**ページ抜粋**:
· · · ·
Contents

セレクトショップはライフスタイルの嗜好品を選ぶ場所

「嗜好品」とは、本来「風味や味、摂取時の心身の高揚感など味覚や臭覚を楽しむために飲食される食品・飲料や喫煙物のこと」を意味する言葉だ。しかし現代ではその意味を広く捉え、ファッションやインテリア、趣味に使うものなど様々なジャンルで使用されるようになってきた。

いわゆる贅沢品とも呼ばれる嗜好品は、贅沢という言葉の響きとイメージから、なんとなく無駄だとか、マイナスイメージを持つ人もいるかもしれないが、果たして本当にそうだろうか。

人々が生活をしていく上で、極論を言ってしまえば トレンドだの人気だのはもちろん、家具・家電やインテリア雑貨などおそらくほとんどなくてもなんとかなるものだろう。足を伸ばして寛ぐソファも、臨場感あふれる大きな画面のテレビも、一流バリスタと同じ味を再現できるコーヒーメーカーも、テーブルを飾る季節の花も、それらは全て贅沢品だと言えなくはない。

しかし、「必ずしも必要とは言えないもの」であるからこそ、「楽しんだり、快適さを求めるためのもの」として大きな価値を持っているのではないか。それらは決して無駄ではなく、ライフスタイルにこだわりをもち、快適な暮らしや豊かさを求めることへと繋がっていく。

そして、インテリアやファッションなど衣食住の全てにおいて、人々が快適で楽しいと感じる生活を送るため、ライフスタイルにまつわる「嗜好品」を選ぶ場所こそがセレクトショップなのではないだろうか。

今回MMD TIMESでは、必ずしも必要とは言えないが、それらがあることでライフスタイルを豊かにしてくれる、嗜好品としてのインテリアアイテムについて考えてみたいと思う。

インテリアアイテムにおける嗜好性と実用性

例えば、引越しや模様替えなどインテリアアイテムを選ぶ場面で、大多数の人はまず予算を決め、そこから優先順位を決めて何が必要かを考えて選んでいく。その中で、価格なのか、利便性なのか、デザインなのか、素材なのか、どこに重きを置くかということ、そこにライフスタイルアイテムを嗜好品の一つとして考えるかどうかの違いが出てくるのだと思う。

量販店やどこにでもあるものではなく、こだわりを持ち、嗜好品のひとつとしてインテリアアイテムを選ぶエンドユーザーは、どんなものを求め、何を大切に考えるのか。デザインや素材などの好みは人によってさまざまだが、ライフスタイルを快適にしたり、豊かなものにしたいという嗜好性を持った人に選ばれるアイテムやブランドに焦点を当ててみると、それらが見えてくるように感じる。
· · · ·
**抽出データ**:
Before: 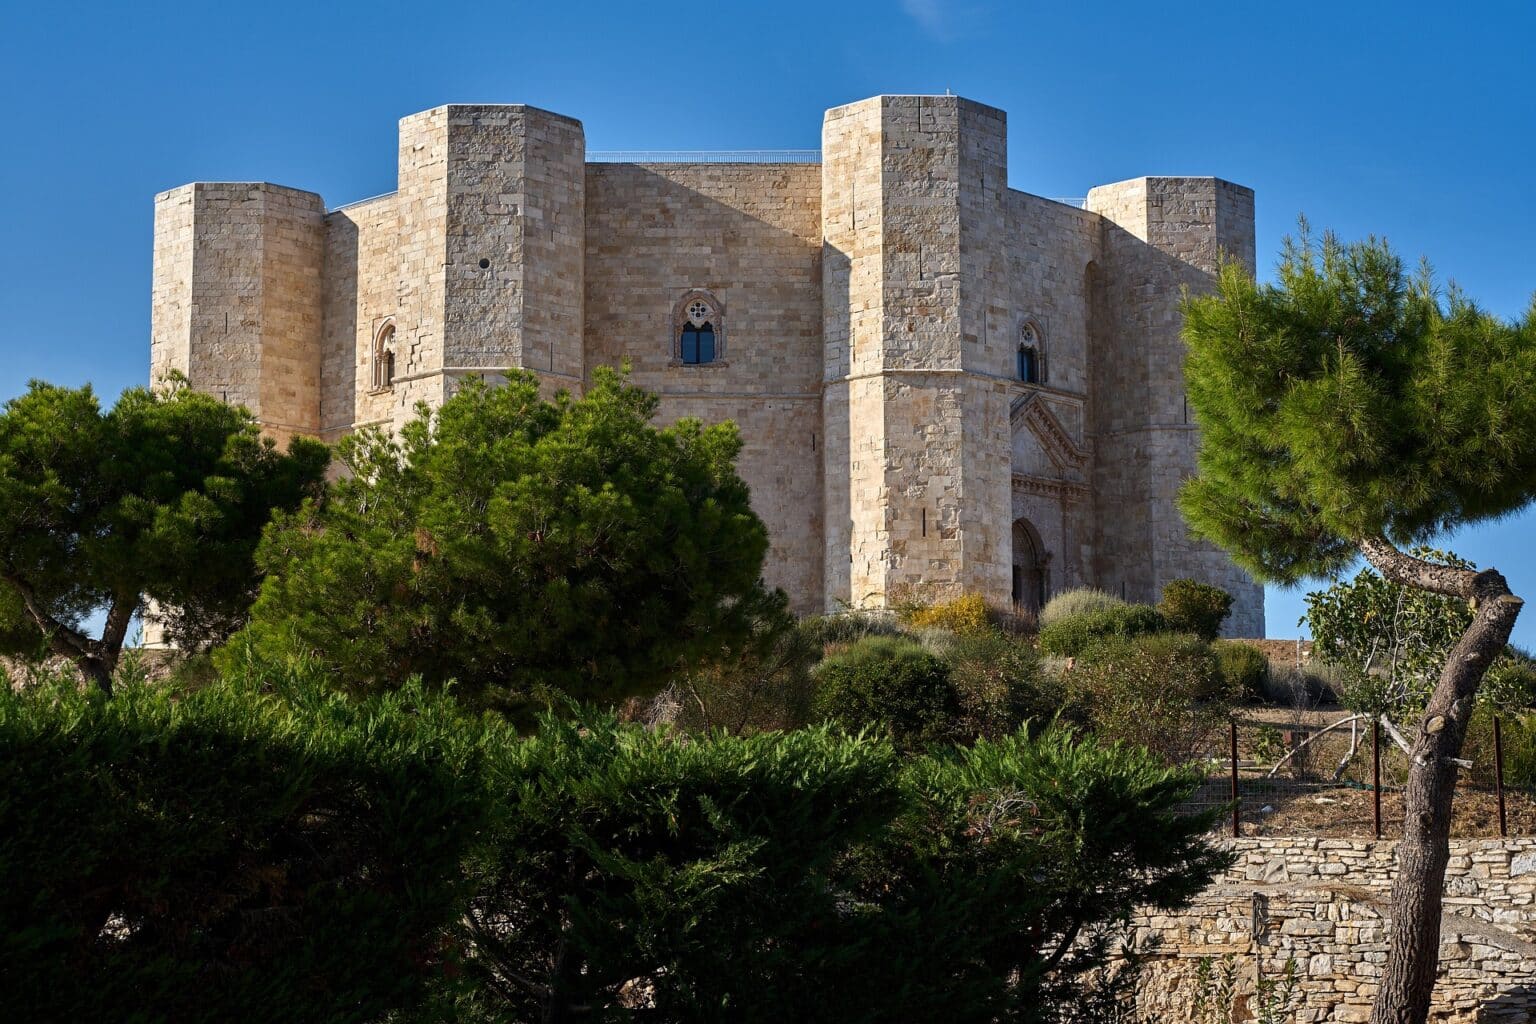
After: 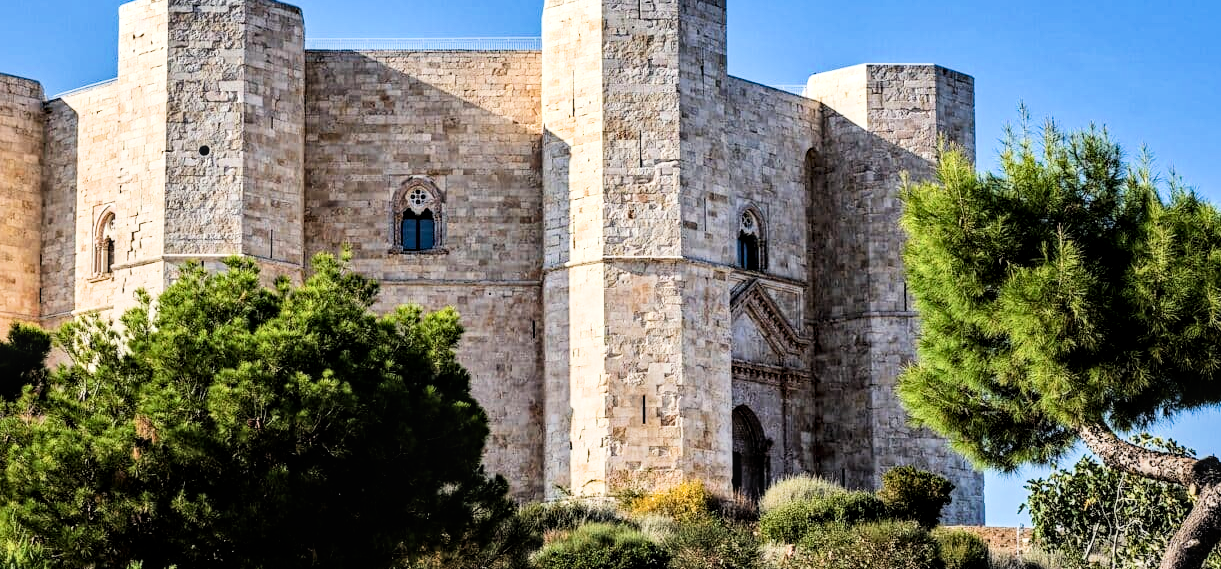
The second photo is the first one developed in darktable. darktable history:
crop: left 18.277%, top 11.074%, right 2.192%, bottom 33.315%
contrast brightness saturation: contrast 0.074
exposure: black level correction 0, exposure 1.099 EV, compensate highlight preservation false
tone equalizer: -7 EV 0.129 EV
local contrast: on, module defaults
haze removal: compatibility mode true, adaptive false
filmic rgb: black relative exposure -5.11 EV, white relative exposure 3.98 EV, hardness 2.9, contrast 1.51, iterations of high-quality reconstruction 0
· · · ·
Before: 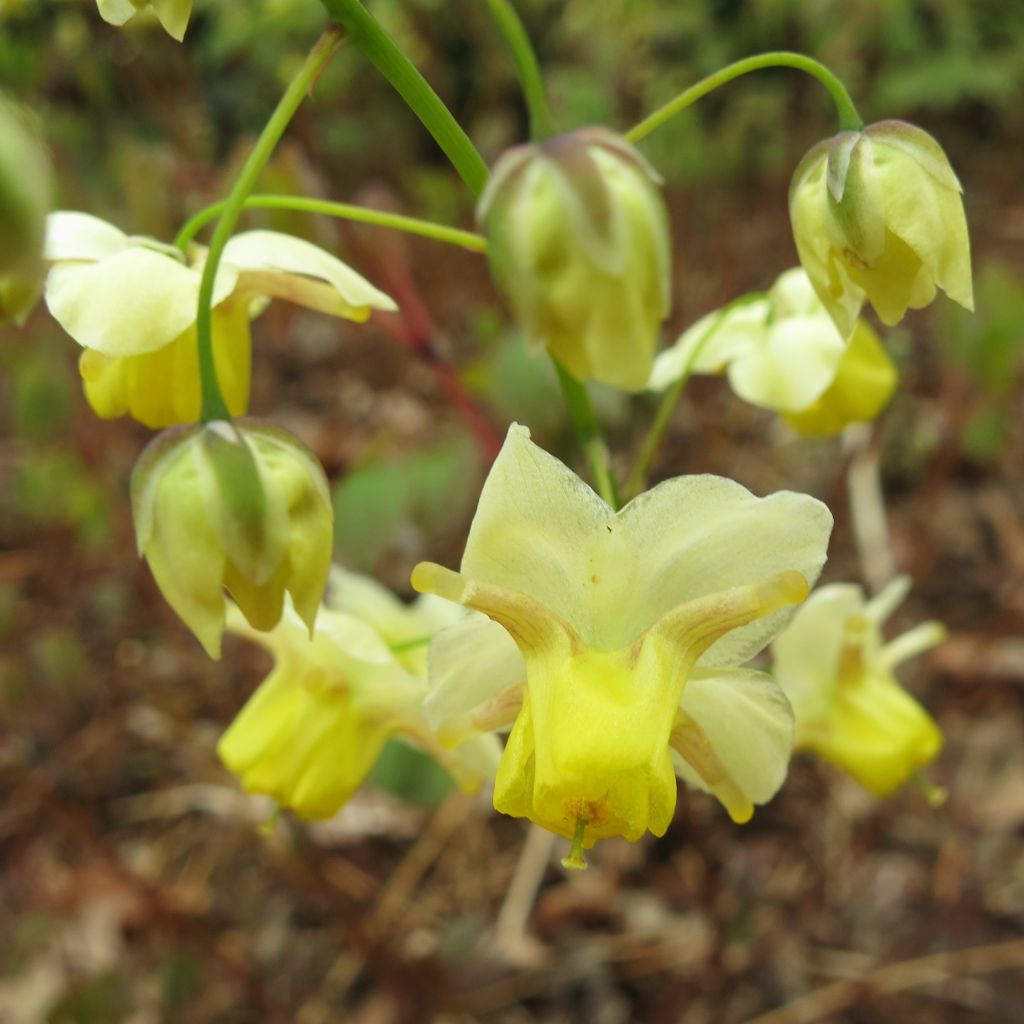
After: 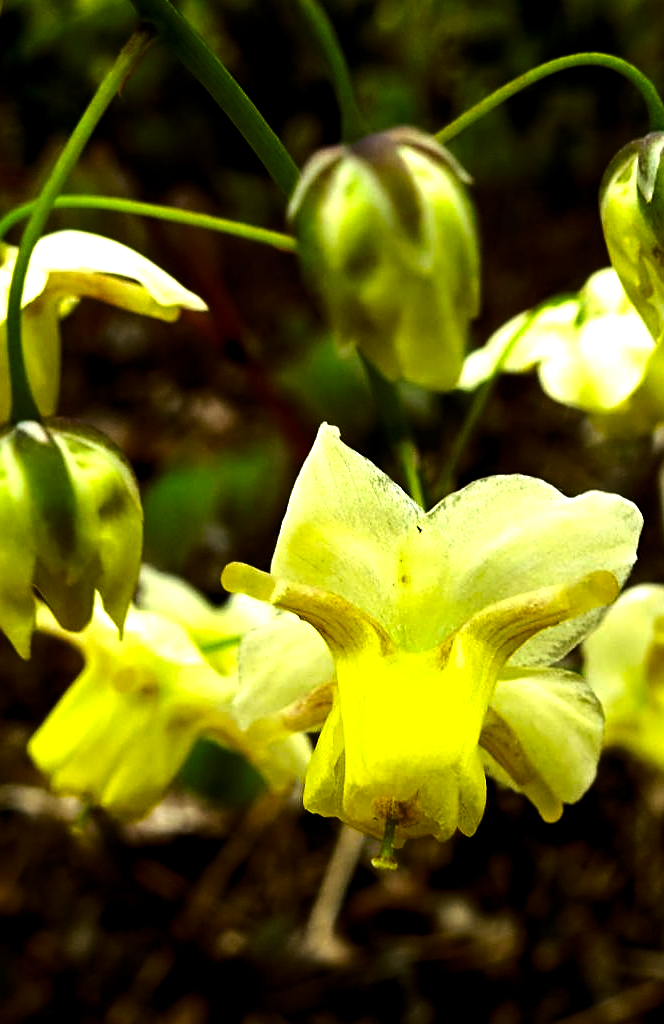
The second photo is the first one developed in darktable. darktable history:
· · · ·
**課題 1**:
嗜好品に関する文章について、次の問いに答えよ。
(a) 「嗜好品」は本来どういう意味の言葉だとされているか。
(b) ライフスタイルにまつわる「嗜好品」を選ぶ場所は何だとされているか。
(c) インテリアアイテムを選ぶ場面で、大多数の人がまず決めるものは何か。
**課題 2**:
嗜好品に関する文章を、最後の文の後から書き続けよ。

**解答 1**:
(a) 風味や味、摂取時の心身の高揚感など味覚や臭覚を楽しむために飲食される食品・飲料や喫煙物のこと。
(b) セレクトショップ。
(c) 予算。

**解答 2**:
MMD TIMES取材班が2月に訪れた合同展示会で出会ったブランドからも、嗜好性を持ったエンドユーザーに選ばれるアイテムのヒントを見つけることができた。

個性や特別感から生まれるアイテムへの愛着

ラグ専門ブランドの「RugRu(ラグル)」を展開する「株式会社ノーム」はインテリアファブリックをはじめとした生活関連雑貨の製造販売を行う企業だ。福岡で卸売小売問屋としてスタートし、現在は様々なインテリア・ライフスタイルブランドの別注アイテムなども多数手がけている。

オリジナルブランドのRugRuは、世界中の生産地に出向いて買い付けを行う中で出会った多彩で個性的なラグを多く取り扱っている。大量生産の凡庸な商品の陰に隠れて、これまでなかなか気付かれることのなかった個性あふれるラグの魅力をたくさんの人に知ってもらい、特別な一枚に出会ってもらいたいという思いがコンセプトとなっている。

インダストリアルやヴィンテージスタイルに合わせやすいラグや、スペインやポルトガルをイメージしたクラフト感のあるハンドメイドのクッションなど、ミックススタイルで展開されるさまざまなアイテムは、主にインドの他、ベルギーやトルコ、中国などで生産されており、国ごとのテイストや特性も魅力のひとつだ。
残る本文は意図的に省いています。